STUDY TEXT:
Twenty years from now, based on existing trends, Oregon public schools will be majority minority. Oregon still has a ten-point achievement gap between minorities and whites, and as students of color become a larger part of the school population, closing that gap becomes more important.
KLCC's Jacob Lewin reports on an Oregon high school and a state university where that problem is being successfully addressed:
The graduation rate at Newport High School is 84% for Latinos and 76% for whites. But principal Jon Zagel cares less about standing the achievement gap on its head, than about the growing percentage of Latinos who are graduating:
"We're really proud about the achievement gap closing but we didn't concentrate on a certain sub-group. Every kid that walks through our door gets our 100-percent concern and we help them as much as we can. Our Spanish-speaking students, they are just part of us. I don't even consider them a sub-group."
Parent Anna Laura Hernandez says getting clear progress reports on her kids empowers her:
"They open the doors to the parents."
Administrators make it a point to literally get Latino parents into school for events including theater, sports, and school band concerts.

USING THE INFORMATION:
**1)** Answer these questions from the report:
(a) How many points separate minorities and whites in Oregon's achievement gap?
(b) What is the graduation rate for Latinos at Newport High School?
(c) For which events do administrators bring Latino parents into school?
**2)** Copy everything in the report from "Parent Anna Laura" down to "school band concerts.", changing "events" to "gatherings".
The records that follow were drawn from a separate source.

DATA FOR ANALYSIS:

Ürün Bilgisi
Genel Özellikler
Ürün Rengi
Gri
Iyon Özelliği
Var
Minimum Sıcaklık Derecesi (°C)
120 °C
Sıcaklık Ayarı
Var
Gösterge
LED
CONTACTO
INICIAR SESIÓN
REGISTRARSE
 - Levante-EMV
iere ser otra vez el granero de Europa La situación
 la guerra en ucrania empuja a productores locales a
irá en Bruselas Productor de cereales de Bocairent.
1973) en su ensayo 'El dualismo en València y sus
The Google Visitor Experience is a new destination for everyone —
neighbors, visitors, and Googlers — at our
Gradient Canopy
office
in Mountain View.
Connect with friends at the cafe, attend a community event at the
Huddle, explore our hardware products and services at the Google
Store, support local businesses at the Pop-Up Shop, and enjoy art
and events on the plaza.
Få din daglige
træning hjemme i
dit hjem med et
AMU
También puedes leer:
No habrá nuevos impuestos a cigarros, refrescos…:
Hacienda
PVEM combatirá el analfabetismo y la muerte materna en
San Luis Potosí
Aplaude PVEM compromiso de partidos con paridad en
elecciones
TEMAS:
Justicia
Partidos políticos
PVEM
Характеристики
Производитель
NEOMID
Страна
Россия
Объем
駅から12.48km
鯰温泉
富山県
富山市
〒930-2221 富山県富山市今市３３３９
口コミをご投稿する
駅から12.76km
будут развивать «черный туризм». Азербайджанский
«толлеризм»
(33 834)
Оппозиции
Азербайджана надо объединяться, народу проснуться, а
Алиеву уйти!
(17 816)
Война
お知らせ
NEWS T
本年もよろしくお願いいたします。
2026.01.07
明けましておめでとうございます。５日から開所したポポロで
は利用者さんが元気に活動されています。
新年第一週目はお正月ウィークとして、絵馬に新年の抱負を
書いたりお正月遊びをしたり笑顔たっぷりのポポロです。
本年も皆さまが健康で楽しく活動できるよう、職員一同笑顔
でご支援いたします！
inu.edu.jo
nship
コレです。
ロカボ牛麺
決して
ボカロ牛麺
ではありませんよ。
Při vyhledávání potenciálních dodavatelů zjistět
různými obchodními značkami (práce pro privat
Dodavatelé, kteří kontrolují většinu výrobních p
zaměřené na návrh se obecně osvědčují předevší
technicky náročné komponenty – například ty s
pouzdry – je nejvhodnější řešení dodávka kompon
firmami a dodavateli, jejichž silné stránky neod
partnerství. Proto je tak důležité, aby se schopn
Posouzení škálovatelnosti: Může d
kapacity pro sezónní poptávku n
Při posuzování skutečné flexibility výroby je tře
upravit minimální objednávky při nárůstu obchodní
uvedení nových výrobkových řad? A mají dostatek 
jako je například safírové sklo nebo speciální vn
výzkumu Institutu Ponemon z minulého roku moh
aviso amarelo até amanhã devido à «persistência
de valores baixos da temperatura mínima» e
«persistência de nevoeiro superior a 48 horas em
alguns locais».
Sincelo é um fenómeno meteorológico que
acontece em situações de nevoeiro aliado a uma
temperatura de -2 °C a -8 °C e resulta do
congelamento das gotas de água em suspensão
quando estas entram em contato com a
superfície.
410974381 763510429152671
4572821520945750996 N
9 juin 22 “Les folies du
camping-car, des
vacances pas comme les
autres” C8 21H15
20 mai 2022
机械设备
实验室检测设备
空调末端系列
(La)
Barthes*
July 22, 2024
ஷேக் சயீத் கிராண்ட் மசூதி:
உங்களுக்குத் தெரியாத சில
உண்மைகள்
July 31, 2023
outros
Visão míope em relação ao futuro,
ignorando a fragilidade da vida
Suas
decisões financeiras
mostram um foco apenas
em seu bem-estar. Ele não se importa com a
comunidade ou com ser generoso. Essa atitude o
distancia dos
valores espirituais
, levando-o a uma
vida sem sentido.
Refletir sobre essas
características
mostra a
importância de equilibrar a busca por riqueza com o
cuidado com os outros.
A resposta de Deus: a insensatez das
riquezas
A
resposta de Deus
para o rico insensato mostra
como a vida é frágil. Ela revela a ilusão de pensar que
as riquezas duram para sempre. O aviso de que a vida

TASK-BY-TASK SOLUTIONS:
**1)**
(a) Ten points.
(b) 84%.
(c) Theater, sports, and school band concerts.

**2)**
Parent Anna Laura Hernandez says getting clear progress reports on her kids empowers her:
"They open the doors to the parents."
Administrators make it a point to literally get Latino parents into school for gatherings including theater, sports, and school band concerts.